Le « Touvabien » : le bistrot/café sympa de deux cousins par alliance, Matteo Gueniche et Romain Rivalland, qui ont travaillé, l’un au Tout Paris du Cheval Blanc, l’autre à la Causerie rue Vital. dans le 16e, avec le concours, en cuisine du jeune Gaspard Narcy, ancien de chez Louis Vuitton avec Maxime Frédéric et également au Tout-Paris. Ils n’ont que 74 ans à eux trois et donnent du tonus à ce lieu d’apparence banale. Le comptoir est, certes, sympathique, abritant une belle collection d’eau de vie (dont celles, poire, framboise et mirabelle de Nusbaumer à Steige, sans omettre les liqueurs à l’ancienne du copain Yoann Collot chez de Michelot).
Certes, le lieu manque un peu de chaleur, les tables non nappées font franchement passe-partout, comme les serviettes en papier qui ne font pas rêver. En revanche, l’assiette ne déçoit guère. Et tandis que Romain et Matteo distribuent d’exquis crus au verre (chinon la Commanderie, côtes du rhône du domaine de la Rouette), Gaspard s’évertue à transformer le frichti ordinaire en pépites gourmandes.
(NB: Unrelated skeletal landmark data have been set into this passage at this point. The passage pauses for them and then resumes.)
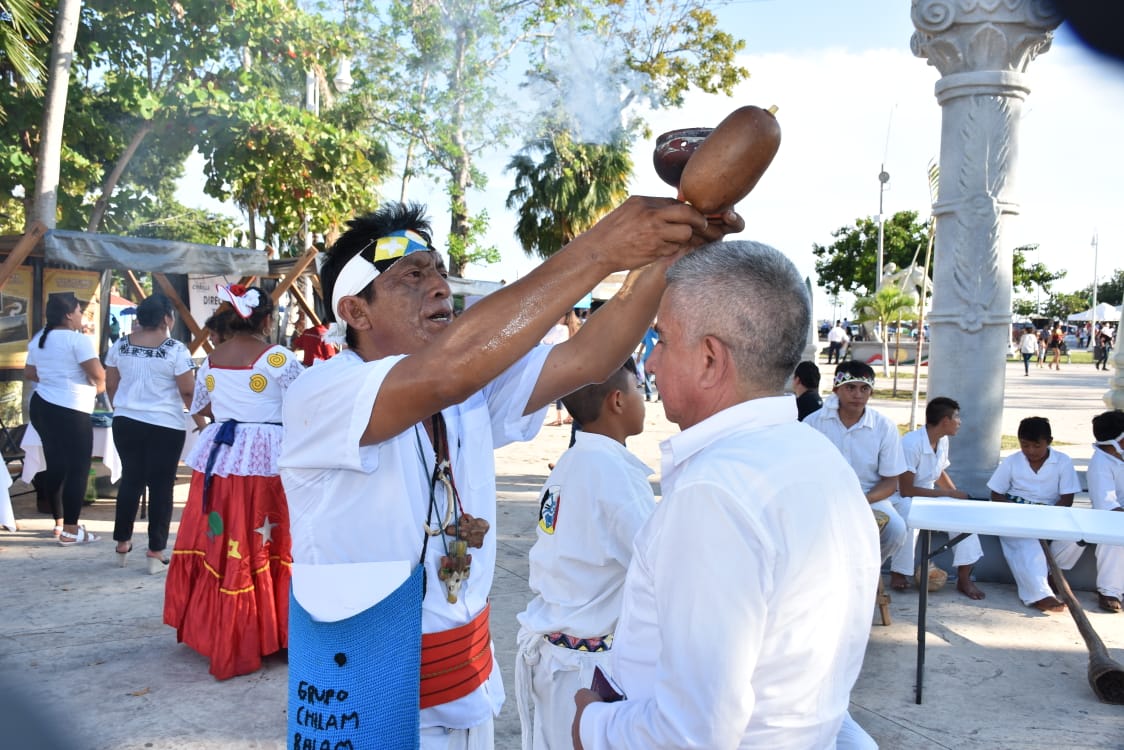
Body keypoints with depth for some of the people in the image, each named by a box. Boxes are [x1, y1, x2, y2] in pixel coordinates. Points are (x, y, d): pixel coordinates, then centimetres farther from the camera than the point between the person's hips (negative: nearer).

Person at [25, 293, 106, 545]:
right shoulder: (78, 339, -14)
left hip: (42, 406, 9)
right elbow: (99, 375, -19)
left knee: (55, 466, 15)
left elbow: (29, 373, 21)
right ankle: (70, 530, -1)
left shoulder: (38, 339, 12)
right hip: (70, 411, -9)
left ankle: (60, 522, 24)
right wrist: (99, 387, 1)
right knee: (77, 468, -3)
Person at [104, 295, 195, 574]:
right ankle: (155, 551, 6)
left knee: (130, 479, 17)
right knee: (161, 486, 3)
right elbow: (187, 392, -9)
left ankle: (122, 543, 25)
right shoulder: (176, 350, -12)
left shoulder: (120, 346, 3)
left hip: (126, 422, 5)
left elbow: (110, 386, 10)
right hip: (165, 427, -5)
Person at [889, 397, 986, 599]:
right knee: (909, 515, -38)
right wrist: (948, 494, -23)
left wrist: (957, 495, 1)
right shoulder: (911, 443, -25)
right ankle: (898, 573, -18)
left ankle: (964, 578, -8)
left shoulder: (943, 441, 0)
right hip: (903, 499, -7)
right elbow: (906, 490, -26)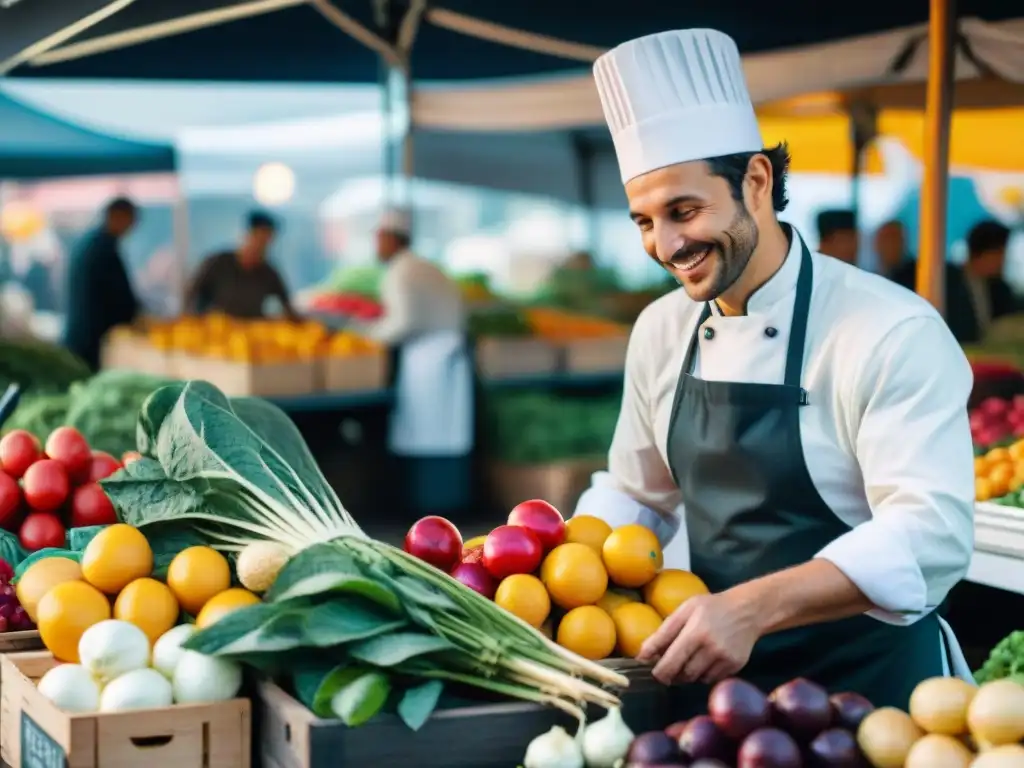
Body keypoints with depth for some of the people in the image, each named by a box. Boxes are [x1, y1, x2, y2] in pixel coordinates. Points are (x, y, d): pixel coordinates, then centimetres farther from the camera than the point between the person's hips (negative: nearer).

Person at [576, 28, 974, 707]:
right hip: (712, 673, 6)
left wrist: (752, 608, -41)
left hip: (869, 683, -6)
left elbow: (931, 533, -29)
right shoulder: (661, 331, 2)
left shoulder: (894, 332, -19)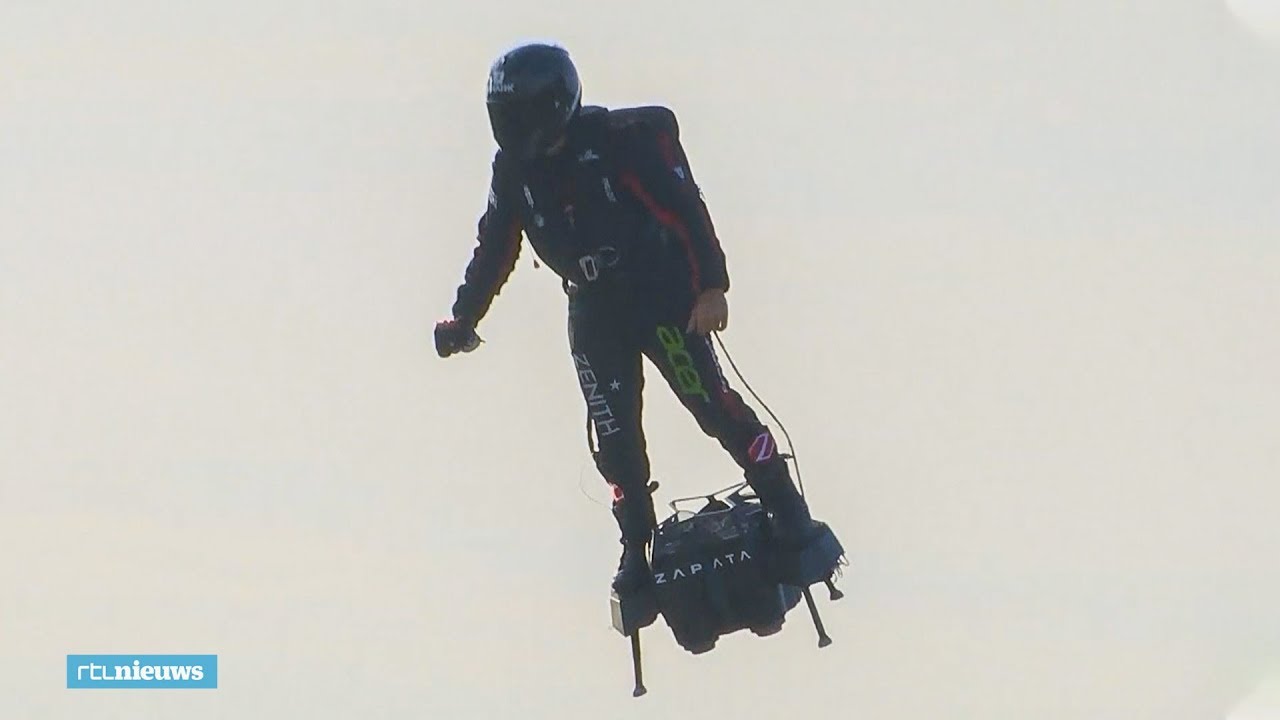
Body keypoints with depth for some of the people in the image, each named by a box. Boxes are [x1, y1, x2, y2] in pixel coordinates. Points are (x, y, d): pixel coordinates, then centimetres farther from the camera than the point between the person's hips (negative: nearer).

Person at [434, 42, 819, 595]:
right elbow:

Œufs mayonnaise (avec ses petits lardons, sa mayo bien moutardée), poireaux vinaigrette, terrine des copains de Brosset à Saint-Barthélemy d’Anjou avec ses feuilles de salade bien assaisonnées, salade d’haricots verts, champignons, noisettes et surtout terrine chaude avec pommes de terre & chorizo – le petit chef d’oeuvre maison, savoureux, onctueux, bref réconfortant- sont fort bien menés.
On ajoute les plats de résistance comme l’onglet de boeuf sauce au poivre, avec ses frites (un peu pâlichonnes) et sa salade, pavé de lieu noir, sauce safran, riz craquant et haricots verts ou encore joue de bœuf avec son jus bourguignon au vin rouge et ses légumes de saison. In fine, on se régale avec la tarte citron meringuée joliment acidulée avec sa pâte de sablé breton et la belle mousse au chocolat amer, en réglant une addition fort raisonnable. On comprend que la maison fasse aisément le plein au déjeuner.